There were names floating around in lists in the Vega, written down in ink instead of blood. Graham’s name was written up, linked with Shane Alexander’s, until the two were one, a thorn to be cut out. Lyra crumbled her fingers free of the sticky pollen of the dead blossom and looked at Graham directly, the pale green of her eyes empty as sea-glass. “This is my city,” she said with her fingers knotted together like the little girl had stood once in the same ink black. “If I cared enough to end you here, you would be dead already.”
"Your city?" It was something her father would have said. Entitled, like kings and queens from days near forgotten, but Graham served no monarch and he no longer owed her his loyalty. Those ties had been cut long ago. “You own it?” He didn’t sound all that impressed. Tired, maybe, because he’d heard it all before. And death, death didn’t frighten him. Not even Lyra could kill one who was already dead. It was simply a matter of waiting until that final tie was severed so he could join his wife. His son was elsewhere, his son was living his own life and he was living it well; that was all he wanted, and so there was nothing left for him there or anywhere. He lived, and he waited. “Death doesn’t scare me,” he told her. “You don’t either.” He shrugged.
Lyra’s head cocked, the avian angularity sharp and the eyes bright. Death was a bogeyman beneath the bed to so many. Knife-blades and poison, strangulation and suffocation, everyone feared. It was as human as the ability to breathe, to love - dying was an obsession. The man she had remembered Graham to be had feared.

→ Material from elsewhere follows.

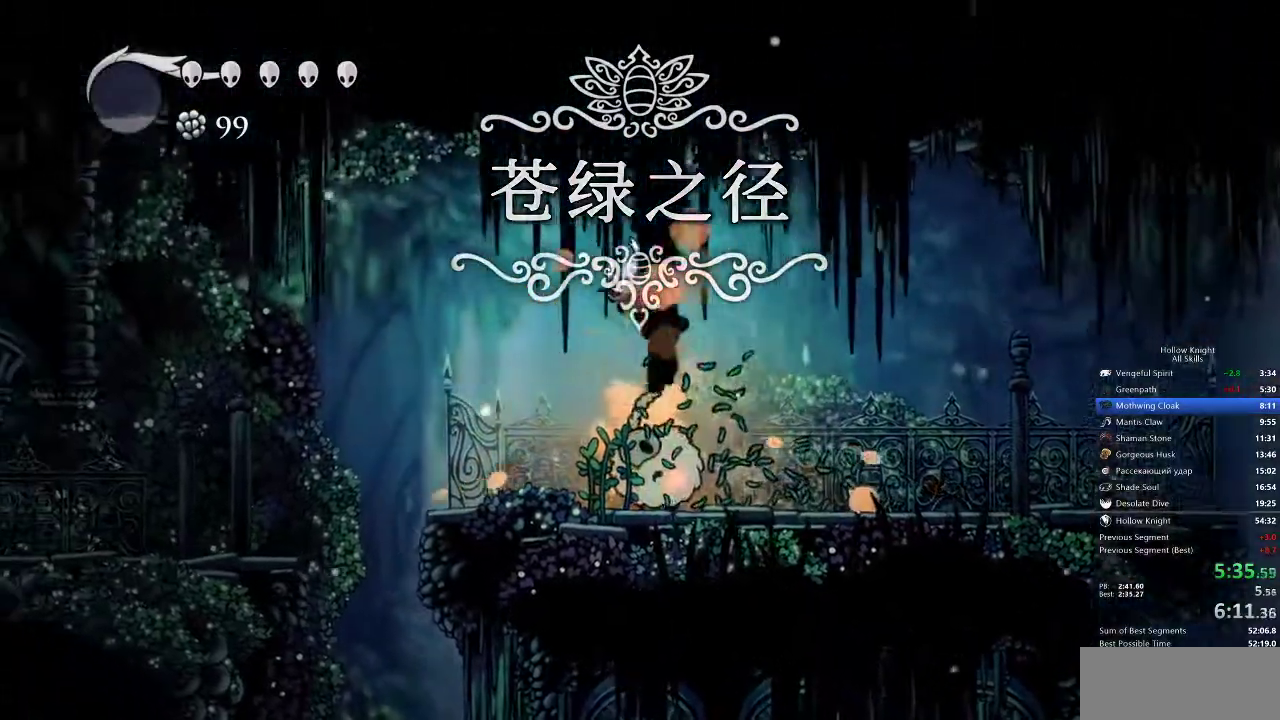
{"keys": ["down", "left"], "events": [[100, "nail", "down"], [383, "nail", "up"]]}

He had not been unusual, he had to have feared - or he would have been a curiosity, to be cultivated by her father, and she did not think he had been that. His skin might be in flitters, had he been a curiosity or his wife kept, her bones strung together with silk until she danced at command. But this gray man was not as tall as she had imagined, he was quieter than the shadow-man she remembered.
“I do not,” she agreed, because he did not look scared. He did not look worried, he did not look as if caring came easily to him, anymore. He was like a mirror that had hung on the wall, long after the glass had broken in its frame and could reflect nothing but its own brokenness in its pieces. She stepped closer, until she could see the lines on his face, the dull color in his eyes, until he was a man who was old rather than a child’s memory. “Do you look to be scared, or do you welcome it?”
Once, before he had been broken and glued clumsily back together, Graham had known fear. It had gone hand-in-hand with loyalty, one kept him tied to the other and one had come first. But things were different now. He wouldn’t run, he wouldn’t flee. Neither would Shane but for different reasons, he knew that. They were similar but not the same. He didn’t try to straighten when she approached, nor did he slouch and attempt to put distance between them. He simply stood, as he had been standing all the while, and watched. The little girl had indeed grown into a woman, and once he might have been proud, had his loyalty to her father remained, had he remained.
“No,” he said. “Don’t look to be scared. Don’t welcome fear.” But maybe she was talking about death, and his gaze flickered, shifted to something over her shoulder. There was nothing but space and plants, but he saw something else, someone else, and he smiled at the ghost of what had made him whole. He knew what was waiting for him when he died, and he was just fine with it. “When death comes for me, Lyra, I’ll welcome him. When he comes.”
She watched the way his eyes fell, the glitter in them like a shimmer in broken glass, at the warmth caught momentarily in them like something long dead held fast in amber. Lyra saw warmth in the way she held a blade, in the twist of Anais’s smile like a child with something awful in cupped hands. She did not know what it was he was looking at but it was plain it was something. He had been perfectly broken, and Lyra admired that the way she admired ruin in things that were not hers.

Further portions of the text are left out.